Данкал и Хамида посетили Фатх Аль-Баба в его непритязательном жилище. Когда они остались с ним наедине, Данкал сказал:
— Мы стараемся, однако сталкиваемся с препятствиями, что словно горы вырастают у нас на пути. Члены банды в гневе, они обещают, что прольют кровь…
Фатх Аль-Баб в замешательстве пробормотал:
— Но ведь вы двое самые сильные из всех…
— Их большинство, и они вероломны…
Фатх Аль-Баб упорно стоял на своём:
— Я покидаю пост главы клана!
— Мы не гарантируем, что твоя жизнь будет в безопасности, если ты сделаешь это…, - сказал ему Хамида.
— Лучше тебе оставаться дома и не покидать его никогда, иначе, едва ты успеешь сделать хоть один шаг наружу, как встретишь свою смерть, — заявил ему Данкал.
Фатх Аль-Баб осознал, в каком шатком положении находился, и сказал своей бабке Сахар:
— Я всего-навсего арестант, попавший в окружение!
Старуха вздохнула и сказала:
— Ничего не поделаешь, так что довольствуйся хоть половинчатой надеждой…
Он с глубоким огорчением ответил ей:
— Проклят я буду, если предам своего предка хоть на миг!
— Как ты сможешь бросить вызов их силе?
Он задумался на миг в смущении. Затем пробормотал:
— Харафиши!
— Тебя убьют, едва ты попытаешься связаться с ними, — в страхе ответила она.

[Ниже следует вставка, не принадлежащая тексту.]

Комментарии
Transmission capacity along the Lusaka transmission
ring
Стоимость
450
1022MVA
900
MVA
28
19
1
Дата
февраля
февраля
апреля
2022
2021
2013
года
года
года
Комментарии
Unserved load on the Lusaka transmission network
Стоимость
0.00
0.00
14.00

Фатх Аль-Баб оставался под домашним арестом. Тайна его изоляции никому не была известна. Некоторые предполагали, что он выбрал себе путь аскета, другие же — что он болен. Глаза днём и ночью следили за ним. Даже его бабке не давали выйти из дома. Он достоверно знал, что жизнь его зависит от воодушевления харафишей, что однажды он исчезнет — в тот день, когда исчезнет их легенда, а сами они подвергнутся унижениям. Клан стал более бдительным и осторожным, без устали следя за харафишами, наводя на них страх и творя насилие.